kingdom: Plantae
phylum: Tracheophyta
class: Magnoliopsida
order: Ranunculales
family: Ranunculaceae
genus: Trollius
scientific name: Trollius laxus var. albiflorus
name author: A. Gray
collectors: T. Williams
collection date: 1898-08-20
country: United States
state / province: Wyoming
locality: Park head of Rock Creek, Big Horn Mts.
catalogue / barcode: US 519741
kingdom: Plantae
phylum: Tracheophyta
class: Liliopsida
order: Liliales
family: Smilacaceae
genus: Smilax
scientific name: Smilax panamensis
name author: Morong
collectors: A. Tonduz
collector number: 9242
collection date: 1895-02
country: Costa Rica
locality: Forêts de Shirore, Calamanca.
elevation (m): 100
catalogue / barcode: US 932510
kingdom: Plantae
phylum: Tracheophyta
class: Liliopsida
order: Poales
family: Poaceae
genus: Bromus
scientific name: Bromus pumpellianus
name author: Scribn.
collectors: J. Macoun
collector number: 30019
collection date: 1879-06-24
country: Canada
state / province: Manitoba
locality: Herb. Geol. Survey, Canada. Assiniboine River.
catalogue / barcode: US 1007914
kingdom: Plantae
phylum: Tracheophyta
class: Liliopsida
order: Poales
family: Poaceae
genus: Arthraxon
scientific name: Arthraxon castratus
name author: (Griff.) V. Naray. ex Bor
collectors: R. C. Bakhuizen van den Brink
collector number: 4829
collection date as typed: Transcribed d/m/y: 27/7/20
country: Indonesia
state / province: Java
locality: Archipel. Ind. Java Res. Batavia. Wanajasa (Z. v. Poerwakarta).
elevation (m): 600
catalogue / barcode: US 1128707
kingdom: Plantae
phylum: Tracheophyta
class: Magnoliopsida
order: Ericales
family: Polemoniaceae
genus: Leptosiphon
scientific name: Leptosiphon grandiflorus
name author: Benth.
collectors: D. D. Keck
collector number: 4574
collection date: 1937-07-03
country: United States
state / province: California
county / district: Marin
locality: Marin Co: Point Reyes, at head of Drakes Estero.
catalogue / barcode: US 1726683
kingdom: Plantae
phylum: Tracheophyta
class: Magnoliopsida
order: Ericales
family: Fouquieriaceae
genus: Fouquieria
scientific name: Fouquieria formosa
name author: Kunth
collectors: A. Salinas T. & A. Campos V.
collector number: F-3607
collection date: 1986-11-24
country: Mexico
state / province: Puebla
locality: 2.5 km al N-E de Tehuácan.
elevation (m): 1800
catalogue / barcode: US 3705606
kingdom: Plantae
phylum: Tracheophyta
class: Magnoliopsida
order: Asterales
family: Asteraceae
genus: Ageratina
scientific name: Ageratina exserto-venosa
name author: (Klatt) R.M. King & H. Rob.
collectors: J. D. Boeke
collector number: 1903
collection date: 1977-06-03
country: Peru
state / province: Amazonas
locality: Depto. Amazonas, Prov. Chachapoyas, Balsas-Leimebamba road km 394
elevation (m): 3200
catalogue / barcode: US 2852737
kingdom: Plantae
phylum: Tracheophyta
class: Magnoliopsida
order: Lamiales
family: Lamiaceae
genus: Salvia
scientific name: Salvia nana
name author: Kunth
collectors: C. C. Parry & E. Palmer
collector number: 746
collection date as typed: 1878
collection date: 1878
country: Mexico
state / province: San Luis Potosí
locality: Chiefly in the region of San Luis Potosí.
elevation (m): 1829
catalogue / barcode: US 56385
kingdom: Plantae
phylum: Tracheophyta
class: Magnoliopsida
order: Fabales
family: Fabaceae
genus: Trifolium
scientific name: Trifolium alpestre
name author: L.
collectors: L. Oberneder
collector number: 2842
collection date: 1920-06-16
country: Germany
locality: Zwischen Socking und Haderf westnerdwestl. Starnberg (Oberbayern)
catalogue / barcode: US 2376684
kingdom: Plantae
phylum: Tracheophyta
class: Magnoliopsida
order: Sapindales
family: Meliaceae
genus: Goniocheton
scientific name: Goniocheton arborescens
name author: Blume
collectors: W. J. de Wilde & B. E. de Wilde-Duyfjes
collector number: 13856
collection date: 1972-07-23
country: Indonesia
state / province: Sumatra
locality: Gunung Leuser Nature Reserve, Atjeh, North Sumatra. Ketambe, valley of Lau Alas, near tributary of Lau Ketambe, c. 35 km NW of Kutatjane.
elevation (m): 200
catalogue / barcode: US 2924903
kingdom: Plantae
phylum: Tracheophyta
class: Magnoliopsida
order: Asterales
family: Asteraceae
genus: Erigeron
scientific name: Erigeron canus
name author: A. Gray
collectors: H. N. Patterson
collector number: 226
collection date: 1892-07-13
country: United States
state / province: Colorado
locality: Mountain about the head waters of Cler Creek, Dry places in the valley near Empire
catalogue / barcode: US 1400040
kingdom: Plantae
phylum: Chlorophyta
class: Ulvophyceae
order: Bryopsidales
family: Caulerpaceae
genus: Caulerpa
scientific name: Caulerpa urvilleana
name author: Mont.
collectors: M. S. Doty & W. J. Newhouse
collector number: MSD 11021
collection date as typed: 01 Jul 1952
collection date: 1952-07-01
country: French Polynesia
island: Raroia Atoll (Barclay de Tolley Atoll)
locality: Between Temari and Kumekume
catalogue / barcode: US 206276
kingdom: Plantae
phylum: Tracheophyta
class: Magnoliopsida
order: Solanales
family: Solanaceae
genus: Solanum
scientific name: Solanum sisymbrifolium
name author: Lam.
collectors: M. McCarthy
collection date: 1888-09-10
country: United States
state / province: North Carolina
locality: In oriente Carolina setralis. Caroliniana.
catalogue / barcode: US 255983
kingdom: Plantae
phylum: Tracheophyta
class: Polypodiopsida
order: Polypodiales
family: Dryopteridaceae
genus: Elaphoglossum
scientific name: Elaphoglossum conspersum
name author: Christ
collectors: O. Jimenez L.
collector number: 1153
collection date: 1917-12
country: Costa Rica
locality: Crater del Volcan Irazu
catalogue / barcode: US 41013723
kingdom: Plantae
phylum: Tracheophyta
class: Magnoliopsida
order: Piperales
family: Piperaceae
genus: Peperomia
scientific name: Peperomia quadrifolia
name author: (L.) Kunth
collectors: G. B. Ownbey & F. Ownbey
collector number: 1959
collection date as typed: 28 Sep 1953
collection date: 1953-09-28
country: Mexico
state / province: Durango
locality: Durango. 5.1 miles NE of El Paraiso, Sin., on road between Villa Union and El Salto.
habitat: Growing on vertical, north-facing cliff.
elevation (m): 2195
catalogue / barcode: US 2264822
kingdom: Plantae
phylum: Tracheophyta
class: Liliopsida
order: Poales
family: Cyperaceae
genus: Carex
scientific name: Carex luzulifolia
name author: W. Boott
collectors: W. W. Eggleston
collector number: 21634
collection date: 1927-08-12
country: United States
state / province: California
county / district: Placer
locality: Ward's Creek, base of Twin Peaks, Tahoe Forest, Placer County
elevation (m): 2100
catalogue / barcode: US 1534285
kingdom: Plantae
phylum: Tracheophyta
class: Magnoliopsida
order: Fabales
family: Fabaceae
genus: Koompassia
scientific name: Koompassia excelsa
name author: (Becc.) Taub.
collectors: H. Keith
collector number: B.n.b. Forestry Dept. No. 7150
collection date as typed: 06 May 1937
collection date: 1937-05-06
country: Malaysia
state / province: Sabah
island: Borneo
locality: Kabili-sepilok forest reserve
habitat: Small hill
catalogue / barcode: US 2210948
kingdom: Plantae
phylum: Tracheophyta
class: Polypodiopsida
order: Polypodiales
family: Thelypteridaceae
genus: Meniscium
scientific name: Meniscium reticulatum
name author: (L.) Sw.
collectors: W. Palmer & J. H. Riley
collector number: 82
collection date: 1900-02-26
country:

□ □ □ □ □

Stated task ->
Output the stretch of records from the line containing "collector number: 4829" through the line containing "family: Polemoniaceae", both included, as a JSON list of strings with one string per line and blank lines omitted.

Response ->
[
  "collector number: 4829",
  "collection date as typed: Transcribed d/m/y: 27/7/20",
  "country: Indonesia",
  "state / province: Java",
  "locality: Archipel. Ind. Java Res. Batavia. Wanajasa (Z. v. Poerwakarta).",
  "elevation (m): 600",
  "catalogue / barcode: US 1128707",
  "kingdom: Plantae",
  "phylum: Tracheophyta",
  "class: Magnoliopsida",
  "order: Ericales",
  "family: Polemoniaceae"
]